In 1323 King Edward II himself visited Liverpool, staying for a week in the castle between the 24th and 30th of October. In preparation for him the castle was thoroughly repaired and victualled and the sum of 1s.8d ( 8p ) was expended in mending the roof of the hall. In 1327 the constable of Liverpool Castle was ordered to receive within the castle men fleeing from the invading Scots. The constable did not usually reside in the castle, but in a house just outside of its gate In normal times there was no standing garrison in the castle, and the permanent paid staff seem to have consisted of a watchman and a doorkeeper. There were however several houses within the castle where there may have been permanent rent-paying residents, though they may have been reserved for the use of the officers of the forces which constantly passed through the town. In 1446 Sir Richard Molyneux and his son Richard were appointed to office of Constable of the Castle.
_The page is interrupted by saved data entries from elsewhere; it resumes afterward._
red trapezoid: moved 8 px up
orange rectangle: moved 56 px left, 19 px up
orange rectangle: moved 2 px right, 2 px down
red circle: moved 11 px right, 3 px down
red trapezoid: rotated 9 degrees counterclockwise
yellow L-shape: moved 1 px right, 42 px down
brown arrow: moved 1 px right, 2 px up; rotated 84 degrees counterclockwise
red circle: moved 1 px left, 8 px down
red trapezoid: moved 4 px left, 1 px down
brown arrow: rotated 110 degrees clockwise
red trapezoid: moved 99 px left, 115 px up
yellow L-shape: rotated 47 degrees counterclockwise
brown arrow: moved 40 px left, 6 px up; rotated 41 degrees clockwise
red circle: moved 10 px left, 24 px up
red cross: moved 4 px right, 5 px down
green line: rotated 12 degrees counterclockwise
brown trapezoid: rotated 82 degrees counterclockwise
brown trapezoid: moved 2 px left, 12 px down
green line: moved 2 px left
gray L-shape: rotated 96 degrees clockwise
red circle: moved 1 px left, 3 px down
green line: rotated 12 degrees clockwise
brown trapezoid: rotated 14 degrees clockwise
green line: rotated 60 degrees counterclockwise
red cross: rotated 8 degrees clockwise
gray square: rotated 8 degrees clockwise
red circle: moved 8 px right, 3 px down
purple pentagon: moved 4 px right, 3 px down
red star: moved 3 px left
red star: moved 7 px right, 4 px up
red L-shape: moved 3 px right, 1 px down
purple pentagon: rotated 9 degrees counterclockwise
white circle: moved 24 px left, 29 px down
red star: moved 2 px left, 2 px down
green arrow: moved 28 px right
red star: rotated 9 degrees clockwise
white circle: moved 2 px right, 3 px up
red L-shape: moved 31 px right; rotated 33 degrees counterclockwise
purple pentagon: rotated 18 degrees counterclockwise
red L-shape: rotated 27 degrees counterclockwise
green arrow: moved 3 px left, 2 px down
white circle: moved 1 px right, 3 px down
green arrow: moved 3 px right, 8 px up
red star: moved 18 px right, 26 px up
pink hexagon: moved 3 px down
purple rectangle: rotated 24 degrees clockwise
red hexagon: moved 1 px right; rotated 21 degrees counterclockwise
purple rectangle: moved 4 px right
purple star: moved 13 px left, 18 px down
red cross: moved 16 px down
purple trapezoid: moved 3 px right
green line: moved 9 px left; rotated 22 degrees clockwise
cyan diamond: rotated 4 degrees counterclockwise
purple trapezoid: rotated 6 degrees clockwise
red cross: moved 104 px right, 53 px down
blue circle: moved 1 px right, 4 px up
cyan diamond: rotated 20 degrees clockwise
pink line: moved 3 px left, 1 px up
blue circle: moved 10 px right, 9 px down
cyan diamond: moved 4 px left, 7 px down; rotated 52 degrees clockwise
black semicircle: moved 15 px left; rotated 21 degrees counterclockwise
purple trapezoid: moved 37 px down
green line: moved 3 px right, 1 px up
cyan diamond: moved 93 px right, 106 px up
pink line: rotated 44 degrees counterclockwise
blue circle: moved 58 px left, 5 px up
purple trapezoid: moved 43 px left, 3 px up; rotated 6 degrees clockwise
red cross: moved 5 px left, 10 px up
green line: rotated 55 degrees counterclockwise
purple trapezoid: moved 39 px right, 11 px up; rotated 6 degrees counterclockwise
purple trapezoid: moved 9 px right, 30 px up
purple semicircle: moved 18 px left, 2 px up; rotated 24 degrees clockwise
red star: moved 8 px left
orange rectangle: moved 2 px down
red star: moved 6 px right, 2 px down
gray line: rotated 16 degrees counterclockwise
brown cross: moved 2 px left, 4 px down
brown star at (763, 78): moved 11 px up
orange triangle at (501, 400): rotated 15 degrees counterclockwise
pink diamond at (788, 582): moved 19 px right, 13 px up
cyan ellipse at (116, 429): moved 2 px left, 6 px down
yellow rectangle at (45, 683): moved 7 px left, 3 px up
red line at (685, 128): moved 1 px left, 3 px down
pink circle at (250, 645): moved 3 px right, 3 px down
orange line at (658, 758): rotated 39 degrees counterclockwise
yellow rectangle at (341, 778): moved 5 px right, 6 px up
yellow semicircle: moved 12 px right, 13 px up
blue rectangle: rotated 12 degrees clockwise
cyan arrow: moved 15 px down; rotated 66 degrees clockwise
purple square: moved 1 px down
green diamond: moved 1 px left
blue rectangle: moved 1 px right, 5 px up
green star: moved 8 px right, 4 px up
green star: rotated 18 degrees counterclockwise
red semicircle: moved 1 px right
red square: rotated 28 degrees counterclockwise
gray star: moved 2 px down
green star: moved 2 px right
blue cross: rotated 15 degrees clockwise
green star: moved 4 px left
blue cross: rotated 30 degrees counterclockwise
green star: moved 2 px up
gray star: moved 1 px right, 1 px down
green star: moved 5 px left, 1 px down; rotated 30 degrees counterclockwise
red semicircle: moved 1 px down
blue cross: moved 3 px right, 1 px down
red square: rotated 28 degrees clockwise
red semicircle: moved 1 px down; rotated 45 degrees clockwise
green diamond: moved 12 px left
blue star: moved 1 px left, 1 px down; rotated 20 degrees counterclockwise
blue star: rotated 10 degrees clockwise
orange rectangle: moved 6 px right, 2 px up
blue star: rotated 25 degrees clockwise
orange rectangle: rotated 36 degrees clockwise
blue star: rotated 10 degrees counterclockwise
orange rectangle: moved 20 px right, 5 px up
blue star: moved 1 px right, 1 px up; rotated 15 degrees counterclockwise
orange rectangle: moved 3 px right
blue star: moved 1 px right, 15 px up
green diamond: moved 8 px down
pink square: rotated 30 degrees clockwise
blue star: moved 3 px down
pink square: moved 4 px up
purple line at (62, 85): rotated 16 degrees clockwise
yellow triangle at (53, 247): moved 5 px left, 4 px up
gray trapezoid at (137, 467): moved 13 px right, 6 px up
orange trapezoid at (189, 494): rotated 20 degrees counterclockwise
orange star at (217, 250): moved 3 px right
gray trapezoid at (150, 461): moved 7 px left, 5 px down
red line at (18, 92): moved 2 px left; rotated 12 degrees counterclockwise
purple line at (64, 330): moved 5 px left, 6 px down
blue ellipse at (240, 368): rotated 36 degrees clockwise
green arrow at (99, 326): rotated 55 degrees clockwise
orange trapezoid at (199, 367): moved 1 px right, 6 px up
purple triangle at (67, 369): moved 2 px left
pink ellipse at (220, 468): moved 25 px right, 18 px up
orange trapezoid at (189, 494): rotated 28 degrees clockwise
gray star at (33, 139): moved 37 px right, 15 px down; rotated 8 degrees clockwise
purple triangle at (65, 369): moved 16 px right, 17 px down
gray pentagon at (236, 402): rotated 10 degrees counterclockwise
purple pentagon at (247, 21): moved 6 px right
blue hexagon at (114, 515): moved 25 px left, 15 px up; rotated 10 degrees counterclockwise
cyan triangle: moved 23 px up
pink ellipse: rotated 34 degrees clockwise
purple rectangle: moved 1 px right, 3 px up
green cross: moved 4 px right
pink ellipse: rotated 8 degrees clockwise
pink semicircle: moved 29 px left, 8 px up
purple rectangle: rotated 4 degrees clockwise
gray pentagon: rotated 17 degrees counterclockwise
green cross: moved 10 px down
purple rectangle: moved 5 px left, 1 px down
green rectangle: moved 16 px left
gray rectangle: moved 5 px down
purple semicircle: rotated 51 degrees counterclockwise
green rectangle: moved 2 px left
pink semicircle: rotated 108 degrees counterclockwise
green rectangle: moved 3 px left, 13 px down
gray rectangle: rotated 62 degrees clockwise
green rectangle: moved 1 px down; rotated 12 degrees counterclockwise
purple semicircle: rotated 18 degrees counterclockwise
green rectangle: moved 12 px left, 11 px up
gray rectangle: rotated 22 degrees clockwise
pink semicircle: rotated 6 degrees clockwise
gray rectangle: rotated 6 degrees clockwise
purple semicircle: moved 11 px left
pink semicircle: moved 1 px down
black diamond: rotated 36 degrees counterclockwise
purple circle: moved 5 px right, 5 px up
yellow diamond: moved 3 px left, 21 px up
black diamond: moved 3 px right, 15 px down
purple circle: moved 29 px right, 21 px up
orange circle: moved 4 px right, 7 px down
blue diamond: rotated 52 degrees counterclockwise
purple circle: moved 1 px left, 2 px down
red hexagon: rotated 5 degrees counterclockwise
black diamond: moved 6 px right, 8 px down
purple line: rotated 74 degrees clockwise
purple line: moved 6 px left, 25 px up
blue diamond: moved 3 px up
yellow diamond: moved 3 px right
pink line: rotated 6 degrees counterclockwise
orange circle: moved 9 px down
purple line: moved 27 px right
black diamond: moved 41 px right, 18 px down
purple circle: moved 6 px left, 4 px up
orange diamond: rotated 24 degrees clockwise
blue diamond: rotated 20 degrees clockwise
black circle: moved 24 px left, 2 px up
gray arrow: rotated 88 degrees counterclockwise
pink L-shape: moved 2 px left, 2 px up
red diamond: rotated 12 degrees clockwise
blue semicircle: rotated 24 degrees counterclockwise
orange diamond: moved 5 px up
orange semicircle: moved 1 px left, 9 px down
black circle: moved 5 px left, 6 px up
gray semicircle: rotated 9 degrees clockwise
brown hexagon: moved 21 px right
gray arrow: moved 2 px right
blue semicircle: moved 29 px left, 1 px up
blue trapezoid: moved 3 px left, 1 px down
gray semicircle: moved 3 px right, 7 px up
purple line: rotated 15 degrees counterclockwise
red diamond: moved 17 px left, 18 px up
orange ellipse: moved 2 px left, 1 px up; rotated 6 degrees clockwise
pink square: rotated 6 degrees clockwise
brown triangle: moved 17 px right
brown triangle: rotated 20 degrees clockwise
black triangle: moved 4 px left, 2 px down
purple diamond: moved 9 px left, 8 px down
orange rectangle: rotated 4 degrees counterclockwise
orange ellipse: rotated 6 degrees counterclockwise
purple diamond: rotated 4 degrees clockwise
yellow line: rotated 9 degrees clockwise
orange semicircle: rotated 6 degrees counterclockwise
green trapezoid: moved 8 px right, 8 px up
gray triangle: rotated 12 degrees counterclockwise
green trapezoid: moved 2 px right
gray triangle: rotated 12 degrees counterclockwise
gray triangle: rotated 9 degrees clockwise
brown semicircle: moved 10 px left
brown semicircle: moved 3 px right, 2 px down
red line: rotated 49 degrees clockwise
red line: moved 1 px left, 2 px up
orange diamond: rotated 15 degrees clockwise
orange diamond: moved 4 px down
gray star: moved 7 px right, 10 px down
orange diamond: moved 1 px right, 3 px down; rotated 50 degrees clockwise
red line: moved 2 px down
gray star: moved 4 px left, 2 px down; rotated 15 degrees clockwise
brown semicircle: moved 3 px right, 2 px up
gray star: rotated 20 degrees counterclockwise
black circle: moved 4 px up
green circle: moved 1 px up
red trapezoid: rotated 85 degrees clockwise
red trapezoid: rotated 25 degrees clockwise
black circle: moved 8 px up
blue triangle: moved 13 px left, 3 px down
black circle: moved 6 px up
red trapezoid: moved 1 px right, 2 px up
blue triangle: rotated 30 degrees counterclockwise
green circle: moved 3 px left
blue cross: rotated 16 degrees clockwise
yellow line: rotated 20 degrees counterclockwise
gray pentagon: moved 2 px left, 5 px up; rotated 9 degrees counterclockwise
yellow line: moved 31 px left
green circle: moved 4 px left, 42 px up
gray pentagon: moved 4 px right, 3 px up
It was during the Civil War that the Castle witnessed some of the most dramatic scenes in Liverpool's history when royalist and parliamentarian forces vied for control. Liverpool was a divided town with most of its citizens Protestant and sided with Parliament, while the Catholic controlling Molyneux and Stanley families, housed in the Molyneux Castle and the Stanley Tower, sided with King Charles I. The Stanley's Lord Strange seized and held the town magazine ammunition store for the Royalists and a Royalist garrison was placed in the town but in May 1643 Liverpool was captured by Parliamentarians. They set up huge mud wall barricades, strengthened the town gates and put cannons around the castle and on ships in the harbour. All this did not prevent the king's nephew Prince Rupert from attacking and wining the town back for the crown in 1644 but only after a week of fighting and the loss of 1500 of his men. Rupert took up his quarters in the castle, and the town was given over to sack. He then had elaborate plans drawn up by the defence architect, Bernard de Gomme, to upgrade the defences of the castle. These designs were never realized and the next year the parliamentarian John Moore regained possession of the castle when its Royalist past proved to be its death warrant. Once the last Constable had died in 1701 the Corporation of Liverpool petitioned Queen Anne for the lease, with a request to use the site for a church. The castle had now fallen into disrepair and local vagrants were squatting in the towers before bailiffs succeeded in forcibly evicting them and they ordered its demolition. Initially only sections of the walls and gatehouses were taken down until, in 1726, the last of the remains were pulled down so that the new church dedicated to St George could be built with the bricks recycled for other buildings. St George’s Church was built there in 1734 and stood on the site until 1899

In 1976 excavation of the site of the new Crown Courts uncovered a ditch which was believed to have formed part of the Civil War defences. Today the Castle is commemorated by a plaque on the side of the Queen Victoria monument. Local legend says that tunnels led through the sandstone from the castle to the river through which Parliamentarian soldiers escaped from the castle during the Civil War. 

 

Although nothing now remains of the castle there is still a way to get a sense of what it would have looked like in its later ruined days as Lord Leverhulme commissioned a replica of Liverpool Castle to be built on his Rivington estate of Lever Park, near Horwich. Work began in 1912 using locally quarried gritstone but with only a few stone masons and labourers being employed on the project it was never completed as work stopped after Leverhulme's death in 1925. However the incomplete ruin reproduces faithfully many of the buildings and features of the original castle.